From: Sage Weil <sage@redhat.com>
Date: Mon, 25 Nov 2019 19:15:24 +0000 (-0600)
Subject: osd/PeeringState: clear LAGGY and WAIT states on exiting Started
X-Git-Tag: v15.1.0~743^2
X-Git-Url: http://git-server-git.apps.pok.os.sepia.ceph.com/?a=commitdiff_plain;h=7bbc724d99e998bf6e06c3d32dc68348ab6aa45a;p=ceph.git

osd/PeeringState: clear LAGGY and WAIT states on exiting Started

These flags were not getting cleared except in recheck_readable(), which
meant that a flag from a prior interval could bleed into a new interval.
More dangerously, in a mixed-version cluster, one interval might include
all octopus+ OSDs while the next might include a pre-octopus OSD, bypassing
most of the laggy recheck code.  This could lead to a stalled request
and/or requeue ordering bug when release_object_locks() looked at
is_laggy() and put a lock waiter on the waiting_for_readable list.

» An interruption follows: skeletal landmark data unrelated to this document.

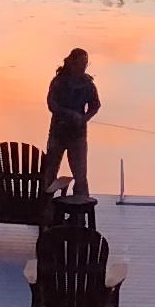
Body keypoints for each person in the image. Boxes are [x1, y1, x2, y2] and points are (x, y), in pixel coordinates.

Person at [43, 47, 100, 196]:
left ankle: (81, 205)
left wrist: (84, 118)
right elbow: (51, 104)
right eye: (80, 64)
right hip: (57, 133)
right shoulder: (58, 81)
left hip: (77, 135)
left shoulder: (87, 84)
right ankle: (45, 204)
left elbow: (95, 105)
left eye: (85, 64)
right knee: (49, 172)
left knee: (80, 176)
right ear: (72, 63)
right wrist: (68, 114)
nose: (83, 67)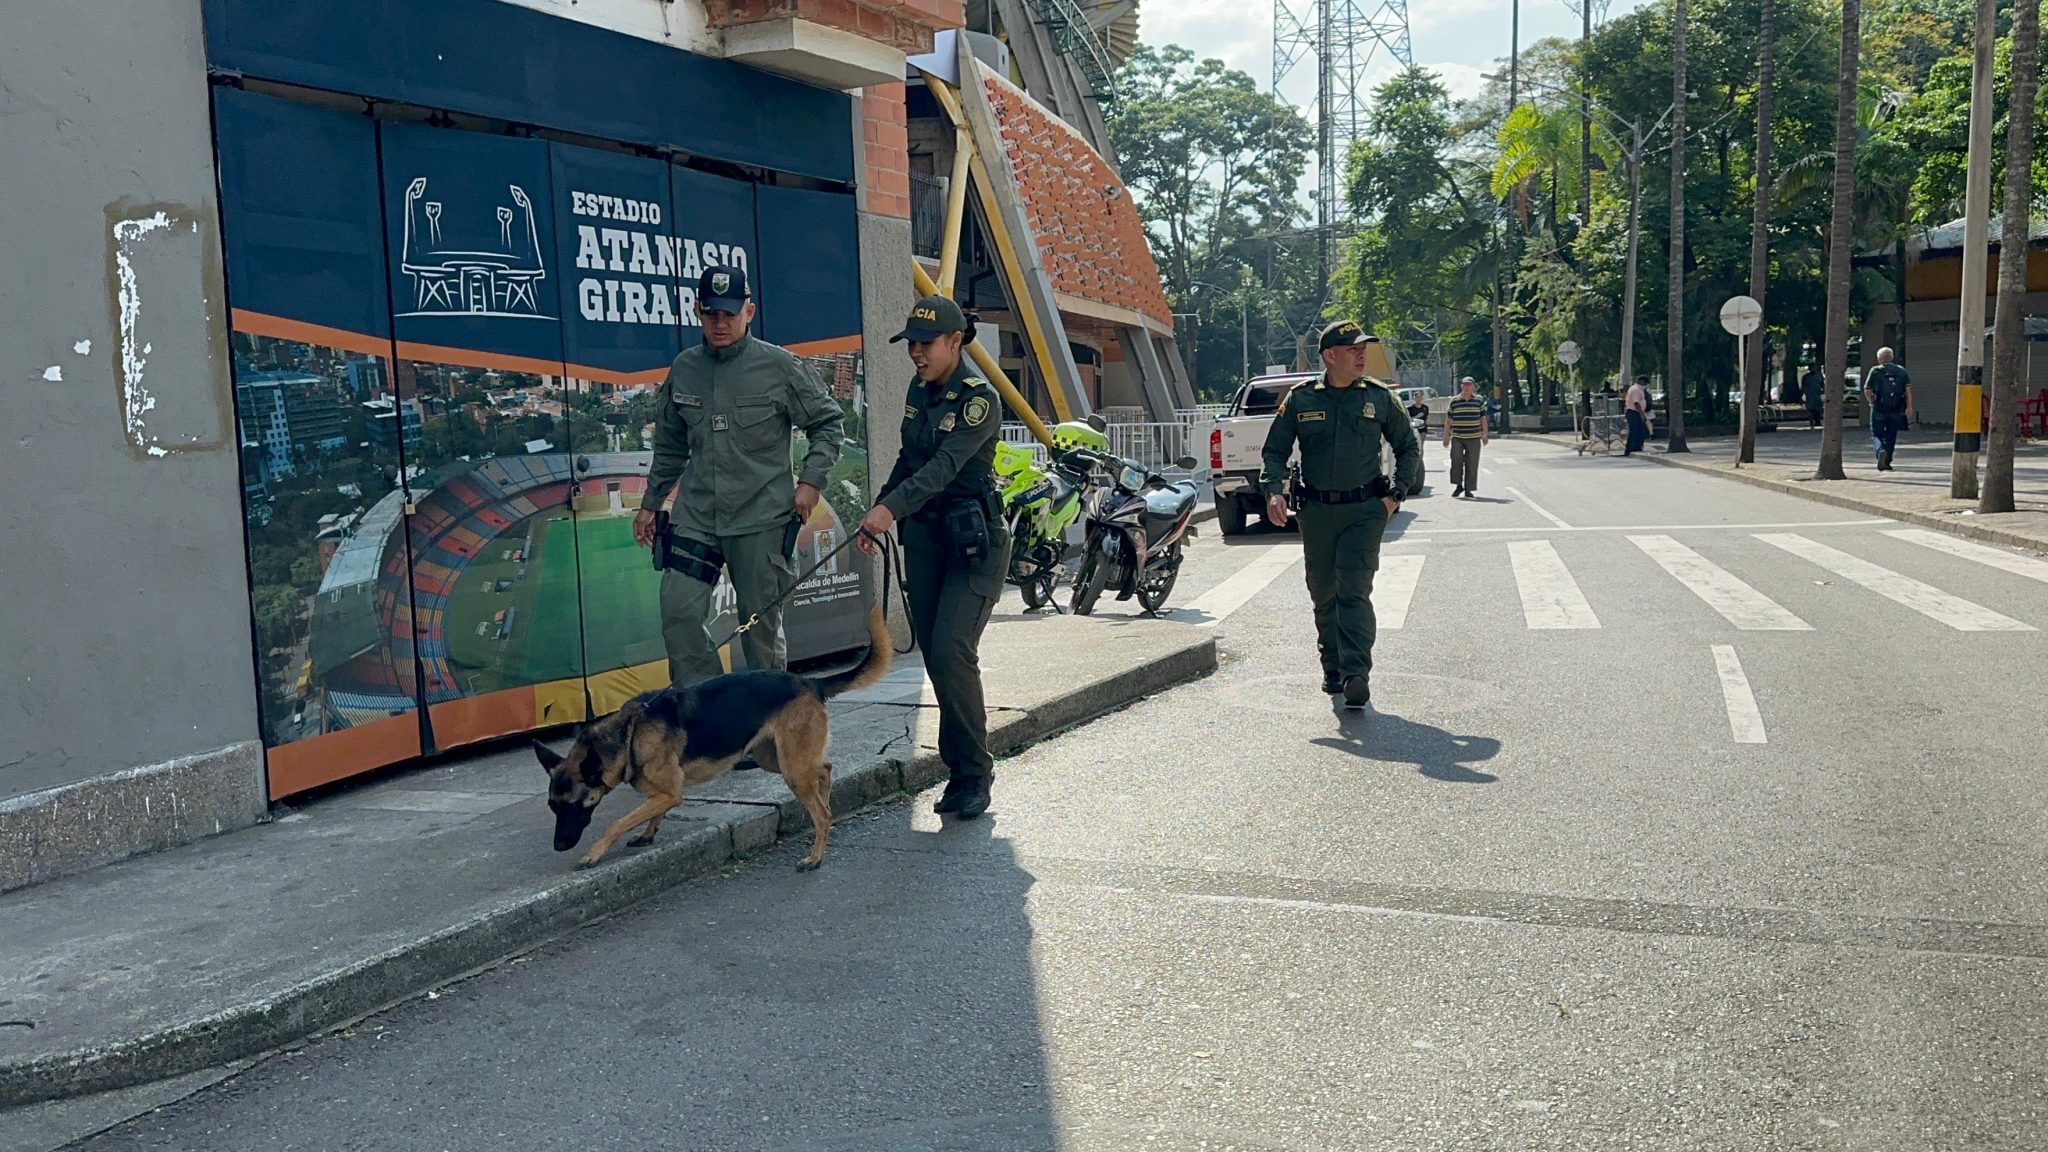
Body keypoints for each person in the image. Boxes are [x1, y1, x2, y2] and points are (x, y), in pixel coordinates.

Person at [636, 265, 846, 697]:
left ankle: (765, 724)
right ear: (697, 311)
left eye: (729, 314)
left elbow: (829, 423)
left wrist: (810, 482)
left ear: (749, 311)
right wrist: (651, 502)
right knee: (678, 613)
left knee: (761, 634)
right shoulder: (685, 368)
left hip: (761, 519)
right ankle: (710, 712)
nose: (720, 322)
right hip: (697, 516)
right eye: (711, 313)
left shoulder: (779, 366)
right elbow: (672, 445)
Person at [856, 295, 1010, 819]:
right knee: (938, 659)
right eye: (911, 344)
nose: (916, 353)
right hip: (926, 541)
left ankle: (975, 773)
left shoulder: (978, 398)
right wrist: (880, 507)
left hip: (974, 543)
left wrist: (890, 510)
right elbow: (909, 458)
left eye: (925, 344)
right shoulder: (919, 392)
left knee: (950, 651)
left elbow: (944, 467)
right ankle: (958, 769)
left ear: (954, 341)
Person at [1260, 320, 1422, 709]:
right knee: (1323, 592)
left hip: (1365, 510)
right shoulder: (1301, 399)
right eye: (1353, 349)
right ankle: (1332, 667)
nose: (1362, 354)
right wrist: (1273, 491)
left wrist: (1394, 497)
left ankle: (1355, 673)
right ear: (1330, 356)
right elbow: (1274, 450)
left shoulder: (1380, 397)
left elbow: (1407, 447)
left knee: (1353, 589)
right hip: (1316, 511)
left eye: (1363, 348)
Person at [1862, 347, 1913, 471]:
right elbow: (1908, 390)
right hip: (1896, 408)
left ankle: (1880, 451)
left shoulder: (1875, 371)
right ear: (1892, 357)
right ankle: (1888, 461)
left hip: (1879, 407)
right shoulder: (1901, 371)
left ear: (1879, 359)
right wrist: (1909, 407)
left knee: (1877, 434)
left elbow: (1867, 390)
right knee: (1891, 434)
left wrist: (1871, 402)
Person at [1444, 376, 1489, 498]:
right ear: (1461, 386)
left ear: (1473, 386)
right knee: (1456, 461)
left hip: (1474, 437)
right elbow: (1449, 420)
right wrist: (1446, 436)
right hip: (1458, 436)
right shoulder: (1454, 401)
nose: (1467, 386)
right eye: (1464, 384)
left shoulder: (1478, 400)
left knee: (1472, 464)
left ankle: (1469, 489)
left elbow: (1483, 418)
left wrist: (1485, 433)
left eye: (1469, 384)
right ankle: (1458, 485)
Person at [1624, 375, 1651, 456]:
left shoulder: (1639, 389)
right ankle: (1631, 448)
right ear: (1641, 381)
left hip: (1636, 412)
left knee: (1640, 430)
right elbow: (1636, 403)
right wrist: (1642, 414)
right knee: (1634, 430)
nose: (1645, 384)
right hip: (1634, 412)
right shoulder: (1636, 389)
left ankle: (1637, 447)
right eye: (1645, 382)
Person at [1405, 392, 1430, 463]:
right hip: (1414, 428)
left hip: (1423, 428)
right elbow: (1409, 419)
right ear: (1414, 398)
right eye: (1417, 397)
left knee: (1421, 444)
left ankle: (1420, 460)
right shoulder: (1410, 409)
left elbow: (1427, 418)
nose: (1418, 399)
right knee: (1415, 444)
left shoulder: (1425, 407)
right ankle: (1413, 458)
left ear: (1422, 398)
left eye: (1420, 397)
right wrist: (1417, 416)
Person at [1802, 365, 1824, 429]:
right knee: (1810, 410)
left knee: (1818, 410)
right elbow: (1803, 387)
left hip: (1817, 395)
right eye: (1812, 368)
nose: (1813, 369)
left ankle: (1818, 422)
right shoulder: (1806, 377)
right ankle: (1811, 422)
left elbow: (1822, 385)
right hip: (1809, 395)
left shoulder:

Fixes: https://tracker.ceph.com/issues/42978
Signed-off-by: Sage Weil <sage@redhat.com>
---

diff --git a/src/osd/PeeringState.cc b/src/osd/PeeringState.cc
index a9b5b4fde41d..a326dc28a4e3 100644
--- a/src/osd/PeeringState.cc
+++ b/src/osd/PeeringState.cc
@@ -4301,6 +4301,7 @@ void PeeringState::Started::exit()
   DECLARE_LOCALS;
   utime_t dur = ceph_clock_now() - enter_time;
   pl->get_peering_perf().tinc(rs_started_latency, dur);
+  ps->state_clear(PG_STATE_WAIT | PG_STATE_LAGGY);
 }
 
 /*--------Reset---------*/